List every line below containing "ankle".

──────── STORED DATA ────────

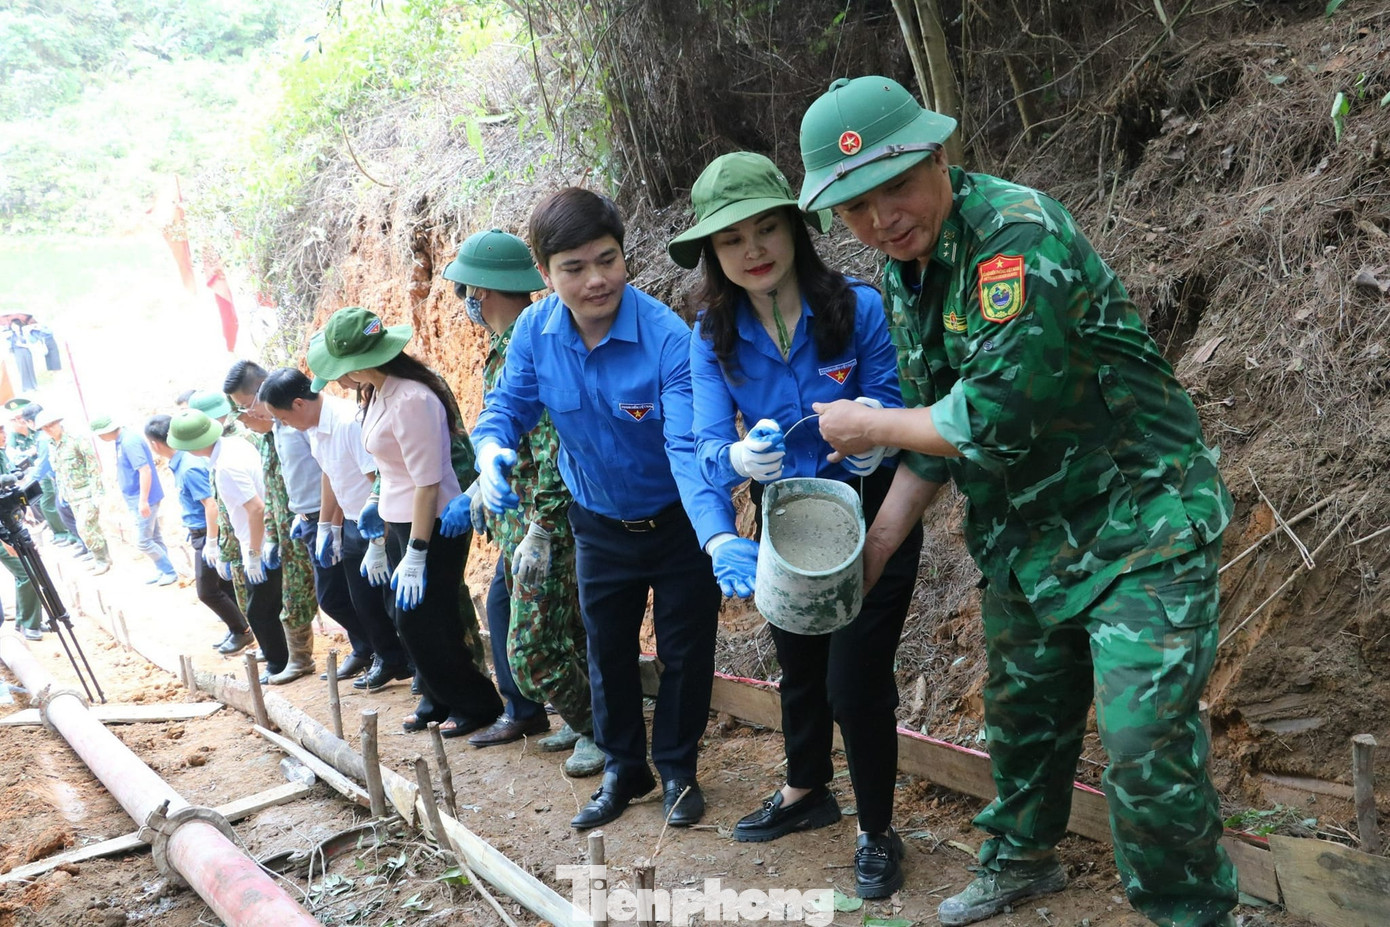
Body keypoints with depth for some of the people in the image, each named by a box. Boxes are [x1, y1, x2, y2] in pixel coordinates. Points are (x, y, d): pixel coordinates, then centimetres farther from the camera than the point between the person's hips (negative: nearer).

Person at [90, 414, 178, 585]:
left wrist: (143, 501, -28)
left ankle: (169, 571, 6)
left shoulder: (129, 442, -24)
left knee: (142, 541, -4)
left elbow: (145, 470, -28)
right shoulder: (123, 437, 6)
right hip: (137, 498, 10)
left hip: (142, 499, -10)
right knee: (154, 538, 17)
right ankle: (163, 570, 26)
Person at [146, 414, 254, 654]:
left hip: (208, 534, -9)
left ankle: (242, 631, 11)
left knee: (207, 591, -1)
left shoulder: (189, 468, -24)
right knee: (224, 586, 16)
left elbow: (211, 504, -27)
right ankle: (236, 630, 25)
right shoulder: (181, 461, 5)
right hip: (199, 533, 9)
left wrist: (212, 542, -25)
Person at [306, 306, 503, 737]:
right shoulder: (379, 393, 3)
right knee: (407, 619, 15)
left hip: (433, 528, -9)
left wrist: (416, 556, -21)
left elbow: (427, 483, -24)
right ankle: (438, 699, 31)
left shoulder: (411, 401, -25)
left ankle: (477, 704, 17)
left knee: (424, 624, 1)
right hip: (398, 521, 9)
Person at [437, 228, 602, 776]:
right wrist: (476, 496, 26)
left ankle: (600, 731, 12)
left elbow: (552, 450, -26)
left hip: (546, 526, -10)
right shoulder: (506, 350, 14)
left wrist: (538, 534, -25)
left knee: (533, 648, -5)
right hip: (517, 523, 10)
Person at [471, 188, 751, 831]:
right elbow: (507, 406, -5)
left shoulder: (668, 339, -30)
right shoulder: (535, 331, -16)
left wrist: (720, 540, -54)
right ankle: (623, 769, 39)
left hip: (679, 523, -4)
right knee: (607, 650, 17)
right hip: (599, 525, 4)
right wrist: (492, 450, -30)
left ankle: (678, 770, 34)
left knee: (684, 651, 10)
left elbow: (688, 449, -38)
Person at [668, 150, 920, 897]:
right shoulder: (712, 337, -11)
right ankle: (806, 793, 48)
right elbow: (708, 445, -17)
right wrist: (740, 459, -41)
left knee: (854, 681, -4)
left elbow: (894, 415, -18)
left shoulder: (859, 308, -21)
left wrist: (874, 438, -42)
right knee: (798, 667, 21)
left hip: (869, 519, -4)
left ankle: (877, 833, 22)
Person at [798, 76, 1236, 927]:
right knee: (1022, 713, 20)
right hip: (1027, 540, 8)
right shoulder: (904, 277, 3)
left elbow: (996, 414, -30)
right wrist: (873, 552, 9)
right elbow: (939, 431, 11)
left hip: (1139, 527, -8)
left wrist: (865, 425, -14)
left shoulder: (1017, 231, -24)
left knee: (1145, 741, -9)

────────
──────── STORED DATA ────────

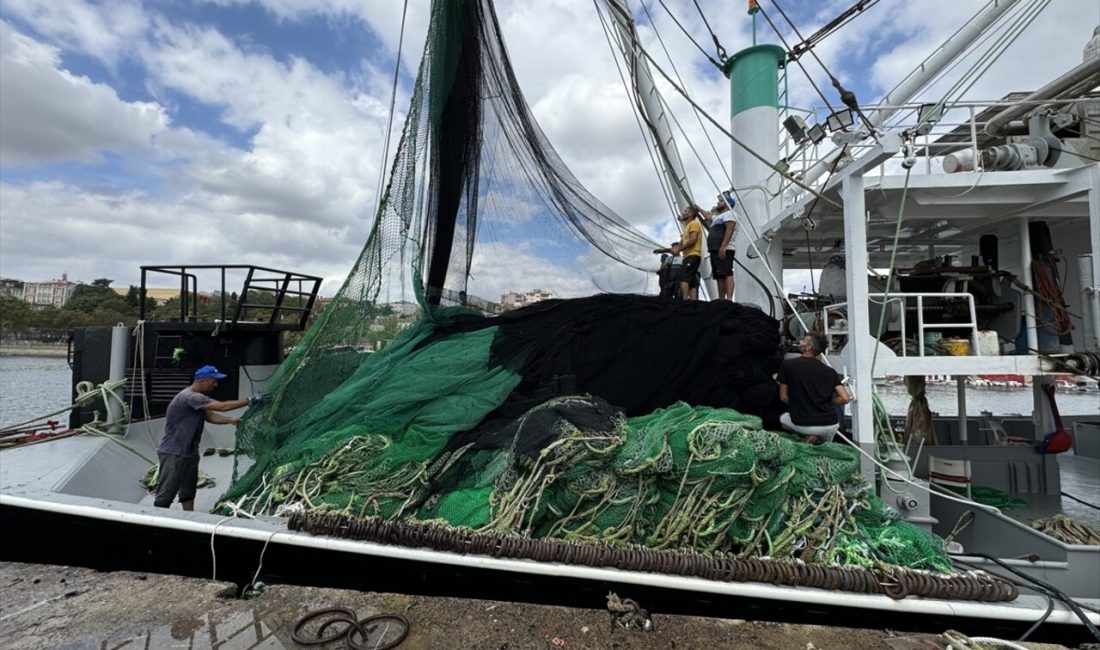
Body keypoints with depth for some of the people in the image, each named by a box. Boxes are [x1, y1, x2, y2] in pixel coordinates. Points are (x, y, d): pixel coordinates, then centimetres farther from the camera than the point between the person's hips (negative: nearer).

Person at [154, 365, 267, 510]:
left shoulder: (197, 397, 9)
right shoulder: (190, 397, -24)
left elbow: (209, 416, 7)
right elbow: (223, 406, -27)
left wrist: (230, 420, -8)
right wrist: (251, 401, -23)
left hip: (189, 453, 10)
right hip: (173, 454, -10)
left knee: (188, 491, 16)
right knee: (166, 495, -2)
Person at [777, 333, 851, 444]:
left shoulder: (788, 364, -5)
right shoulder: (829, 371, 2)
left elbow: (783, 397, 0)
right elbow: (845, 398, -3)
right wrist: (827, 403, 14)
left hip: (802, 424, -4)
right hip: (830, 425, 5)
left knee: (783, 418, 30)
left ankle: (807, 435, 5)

────────
──────── STORED DATA ────────

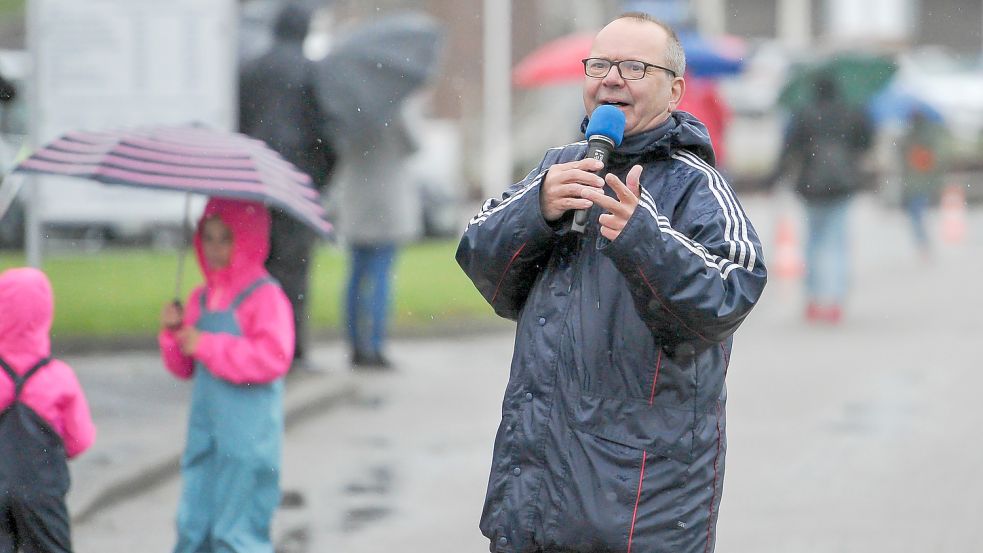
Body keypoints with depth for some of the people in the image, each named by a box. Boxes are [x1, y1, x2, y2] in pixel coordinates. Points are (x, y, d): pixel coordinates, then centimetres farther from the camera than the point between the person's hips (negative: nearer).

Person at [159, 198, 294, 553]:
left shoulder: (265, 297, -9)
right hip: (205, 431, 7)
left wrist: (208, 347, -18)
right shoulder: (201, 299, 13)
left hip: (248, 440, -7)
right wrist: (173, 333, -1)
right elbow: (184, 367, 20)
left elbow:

────────

SOLUTION TO THIS TASK:
left ankle: (169, 571, 6)
right ankle: (163, 570, 26)
left ankle: (242, 631, 11)
right ankle: (236, 630, 25)
right ankle: (438, 699, 31)
left ankle: (477, 704, 17)
left ankle: (600, 731, 12)
right ankle: (623, 769, 39)
left ankle: (678, 770, 34)
right ankle: (806, 793, 48)
left ankle: (877, 833, 22)
left ankle: (807, 435, 5)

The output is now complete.